• Problem requirements: Start the copy at the line holding "middle pip: (288, 204)" and continue it exactly through the last line of the entries, leaving out pictures and anything else.

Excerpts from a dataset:

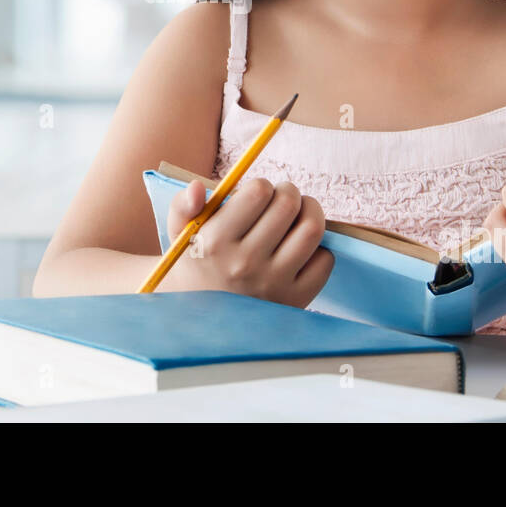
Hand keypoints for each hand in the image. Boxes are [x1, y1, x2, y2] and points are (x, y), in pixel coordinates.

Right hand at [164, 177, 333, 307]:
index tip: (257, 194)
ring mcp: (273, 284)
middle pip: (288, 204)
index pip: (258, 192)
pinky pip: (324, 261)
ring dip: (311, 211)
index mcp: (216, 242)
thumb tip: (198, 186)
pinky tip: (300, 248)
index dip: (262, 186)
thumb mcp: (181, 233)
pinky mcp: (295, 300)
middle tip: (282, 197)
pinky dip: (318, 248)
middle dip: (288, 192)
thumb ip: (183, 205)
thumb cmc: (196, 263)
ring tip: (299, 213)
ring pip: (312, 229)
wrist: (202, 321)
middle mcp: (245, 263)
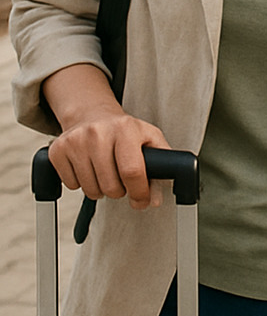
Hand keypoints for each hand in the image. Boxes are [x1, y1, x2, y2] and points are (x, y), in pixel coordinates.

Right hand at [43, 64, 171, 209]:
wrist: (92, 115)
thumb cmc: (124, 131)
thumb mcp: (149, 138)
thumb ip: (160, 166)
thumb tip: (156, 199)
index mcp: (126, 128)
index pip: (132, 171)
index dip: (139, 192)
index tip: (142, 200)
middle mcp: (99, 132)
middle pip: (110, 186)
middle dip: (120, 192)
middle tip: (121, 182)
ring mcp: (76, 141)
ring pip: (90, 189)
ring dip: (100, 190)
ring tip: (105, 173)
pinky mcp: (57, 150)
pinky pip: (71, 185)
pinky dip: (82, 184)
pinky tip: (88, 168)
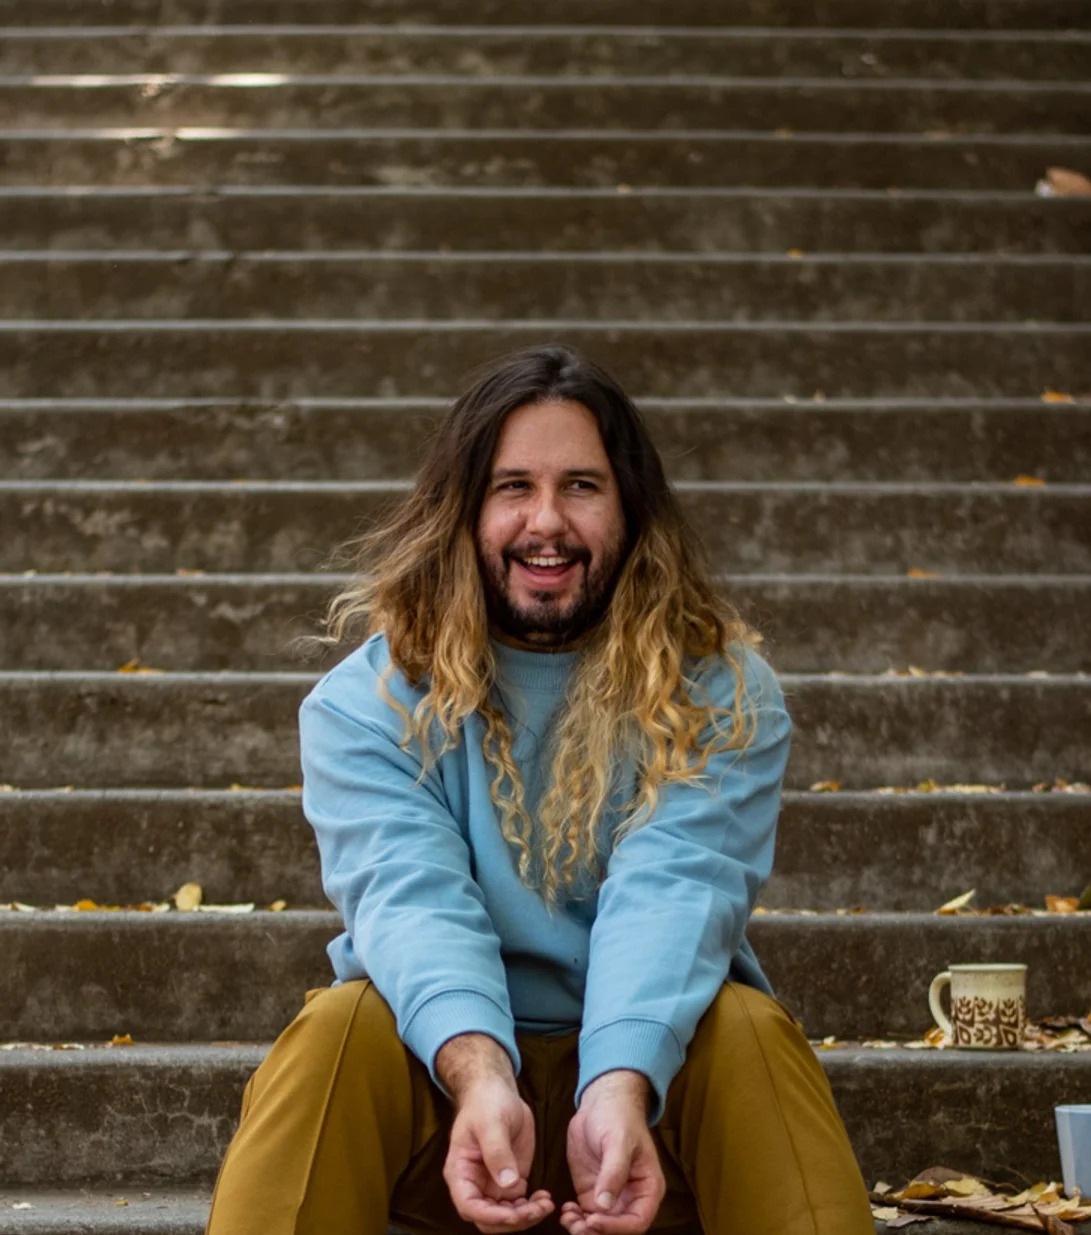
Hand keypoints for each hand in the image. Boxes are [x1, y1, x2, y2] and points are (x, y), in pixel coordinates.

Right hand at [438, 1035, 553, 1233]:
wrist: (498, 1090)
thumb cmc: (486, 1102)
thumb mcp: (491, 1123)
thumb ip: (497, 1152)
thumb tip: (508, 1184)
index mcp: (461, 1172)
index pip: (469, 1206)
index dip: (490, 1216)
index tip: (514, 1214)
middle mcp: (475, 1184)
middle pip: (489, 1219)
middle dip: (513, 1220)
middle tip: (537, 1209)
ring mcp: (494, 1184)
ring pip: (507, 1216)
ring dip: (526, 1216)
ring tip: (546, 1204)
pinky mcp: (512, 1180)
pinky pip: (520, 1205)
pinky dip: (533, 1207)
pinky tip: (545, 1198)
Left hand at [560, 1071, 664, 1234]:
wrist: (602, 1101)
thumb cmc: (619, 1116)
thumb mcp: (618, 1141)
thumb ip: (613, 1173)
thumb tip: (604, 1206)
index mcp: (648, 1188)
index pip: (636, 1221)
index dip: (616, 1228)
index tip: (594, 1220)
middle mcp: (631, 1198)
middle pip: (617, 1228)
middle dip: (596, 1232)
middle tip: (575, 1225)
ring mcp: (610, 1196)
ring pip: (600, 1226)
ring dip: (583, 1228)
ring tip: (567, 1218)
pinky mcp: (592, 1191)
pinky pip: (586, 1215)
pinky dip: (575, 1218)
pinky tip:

• Worked solution:
middle pip: (288, 204)
index pip: (258, 192)
pinky pip: (324, 261)
ring dip: (311, 211)
index mcp: (216, 242)
thumb tip: (198, 186)
pinky tip: (300, 248)
index dip: (262, 186)
thumb mcp: (181, 233)
pinky mcp: (295, 300)
middle tip: (282, 197)
pinky dip: (318, 248)
middle dip: (288, 192)
thumb ip: (183, 205)
thumb cmc: (196, 263)
ring tip: (299, 213)
ring pip: (312, 229)
wrist: (202, 321)
middle mcp: (245, 263)
Hand keypoints for each hand in the image. Boxes are [x1, y1, x2, y2] and points are (x, y), in pixel coordinates.

Right hand at [43, 64, 171, 209]:
wrist: (92, 115)
thumb cmc: (124, 131)
thumb mcp: (149, 138)
thumb ip: (160, 166)
thumb tip: (156, 199)
index mcp: (126, 128)
index pip: (132, 171)
index dip: (139, 192)
index tip: (142, 200)
middle mcp: (99, 132)
middle pip: (110, 186)
middle dip: (120, 192)
middle tip: (121, 182)
ring mcp: (76, 141)
ring pip: (90, 189)
ring dip: (100, 190)
ring tip: (105, 173)
pinky mcp: (57, 150)
pinky pip: (71, 185)
pinky dip: (82, 184)
pinky tip: (88, 168)
Hand keypoints for each hand in the image. Boxes are [x1, y1, x2, y2] and points are (x, y), in pixel coordinates.

Right hand at [438, 1035, 553, 1233]:
wrist: (498, 1090)
thumb cmc: (486, 1102)
thumb mcp: (491, 1123)
thumb ip: (497, 1152)
thumb tip: (508, 1184)
index mcp: (461, 1172)
index pip: (469, 1206)
index dip: (490, 1216)
index tip: (514, 1214)
middle mcp: (475, 1184)
middle pip: (489, 1219)
middle dip: (513, 1220)
middle tip: (537, 1209)
ring mcp: (494, 1184)
ring pip: (507, 1216)
ring dip: (526, 1216)
ring tip: (546, 1204)
pinky mcp: (512, 1180)
pinky pip: (520, 1205)
pinky dip: (533, 1207)
pinky tip: (545, 1198)
Left hand at [560, 1071, 664, 1234]:
wrist: (602, 1101)
thumb cmc: (619, 1116)
thumb mcp: (618, 1141)
thumb ip: (613, 1173)
thumb tip: (604, 1206)
index mcp: (648, 1188)
index pip: (636, 1221)
index dip: (616, 1228)
index tip: (594, 1220)
middle mcp: (631, 1198)
middle pip: (617, 1228)
middle dip: (596, 1232)
middle tip: (575, 1225)
ring mcp: (610, 1196)
ring pip: (600, 1226)
ring dip: (583, 1228)
ring tip: (567, 1218)
pinky mcp: (592, 1191)
pinky pip: (586, 1215)
pinky dip: (575, 1218)
pinky tip:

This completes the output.